What to do: Repeat exactly, and only, the lines below starting at the line that contains "правонарушений" and ending at the line that contains "пару). Я выписала", inclusive of both.

══ Given information

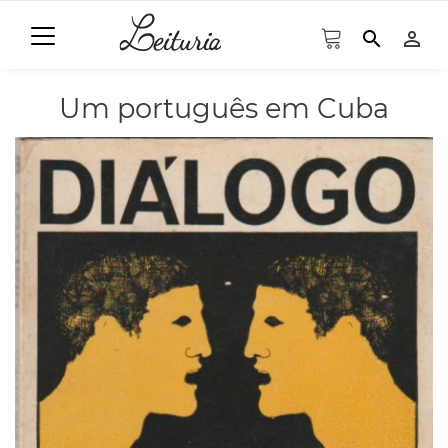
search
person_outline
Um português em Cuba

════
══ Given information

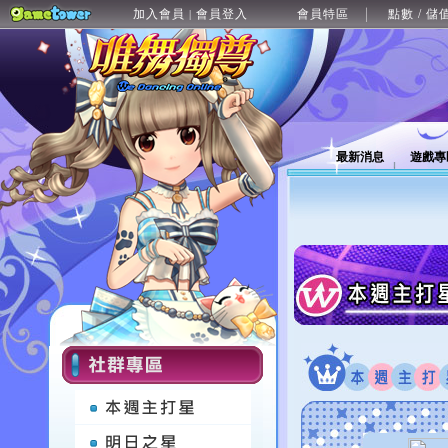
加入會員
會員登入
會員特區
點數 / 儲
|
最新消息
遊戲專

════
══ Given information

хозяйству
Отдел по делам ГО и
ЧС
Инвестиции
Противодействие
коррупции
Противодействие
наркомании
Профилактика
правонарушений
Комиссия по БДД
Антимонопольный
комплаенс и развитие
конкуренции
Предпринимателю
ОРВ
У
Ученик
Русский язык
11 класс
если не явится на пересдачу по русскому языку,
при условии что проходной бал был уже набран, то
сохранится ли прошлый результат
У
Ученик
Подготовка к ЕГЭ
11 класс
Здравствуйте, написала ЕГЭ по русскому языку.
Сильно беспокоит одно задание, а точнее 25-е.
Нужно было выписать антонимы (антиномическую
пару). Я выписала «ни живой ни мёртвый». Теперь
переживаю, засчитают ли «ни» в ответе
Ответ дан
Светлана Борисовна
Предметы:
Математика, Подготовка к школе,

════

Answer space:
правонарушений
Комиссия по БДД
Антимонопольный
комплаенс и развитие
конкуренции
Предпринимателю
ОРВ
У
Ученик
Русский язык
11 класс
если не явится на пересдачу по русскому языку,
при условии что проходной бал был уже набран, то
сохранится ли прошлый результат
У
Ученик
Подготовка к ЕГЭ
11 класс
Здравствуйте, написала ЕГЭ по русскому языку.
Сильно беспокоит одно задание, а точнее 25-е.
Нужно было выписать антонимы (антиномическую
пару). Я выписала «ни живой ни мёртвый». Теперь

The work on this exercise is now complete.